# Ankona



## Reel_Karma (Feb 7, 2010)

Talked with Mel today and was told my SUV should be complete within a week. If anyone is around the shop some pics would be nice. The boat is a guide green and white 17 footer powered by a 30 Tohatsu with a trim unit.

Looking forward to the skiff.


----------



## Shadowcast (Feb 26, 2008)

Can't wait to see some pics!


----------



## Reel_Karma (Feb 7, 2010)

Like I said, if anybody is stopping by the shop, snap some pics of the skiff if possible.

Thanks


----------



## paint it black (Nov 3, 2007)

congrats!


----------



## cutrunner (Jun 8, 2010)

Love the guide green


----------



## Reel_Karma (Feb 7, 2010)

> Talked with Mel today and was told my SUV should be complete within a week.  If anyone is around the shop some pics would be nice.  The boat is a guide green and white 17 footer powered by a 30 Tohatsu with a trim unit.
> 
> Looking forward to the skiff.


Getting there...


----------



## Shadowcast (Feb 26, 2008)

Sweet looking skiff!


----------



## SilentHunter (Jun 14, 2010)

your trolling motor is on it now!


----------



## Delmer (Dec 26, 2009)

That's a nice color combo.


----------



## Megalops (Oct 23, 2011)

Really nice looking skiff there!

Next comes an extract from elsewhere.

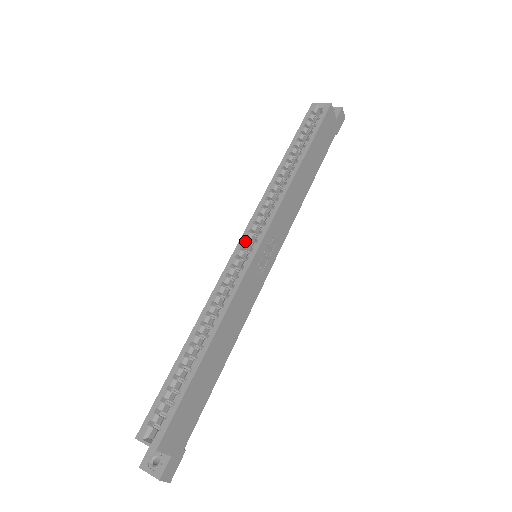
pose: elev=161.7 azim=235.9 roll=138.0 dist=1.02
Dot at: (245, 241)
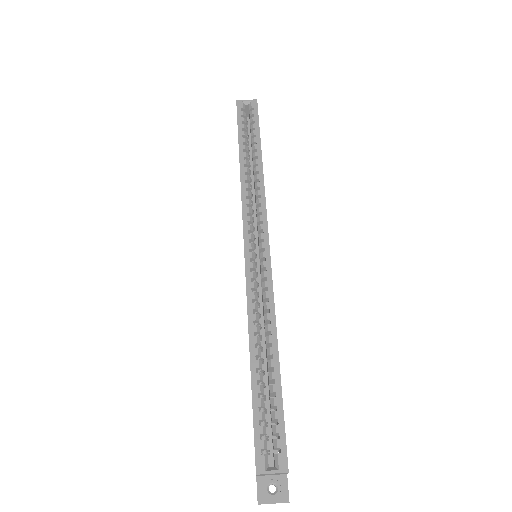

Love the color combo!


----------



## diliberoj (Jan 5, 2011)

Looks good man....I know you will enjoy it.


----------



## Reel_Karma (Feb 7, 2010)

Picked up my SUV Thursday on marathon trip from SC.  
Guide green/white lid
30 Tohatsu with a Strongarm to be delivered
12 gallon fixed fuel tank
Millinia stereo w/ mp3 input
PT-35 Trim unit
Trolling motor w/ qrb
























Stopped to fuel up and noticed the how roller had come un bolted and one of the ears had been lost somewhere on 95.  Quick stop by Lowes and we were back on the road. Mel's said he was sending me one to replace it with.  Got lucky!


----------



## Delmer (Dec 26, 2009)

Sweet boat. I like that color combo. Question.... what is that red wire laying on the console?


----------



## Reel_Karma (Feb 7, 2010)

Mp3


----------



## SilentHunter (Jun 14, 2010)

welcome to the family! love that color combo


----------



## Shadowcast (Feb 26, 2008)

Awesome looking ride!


----------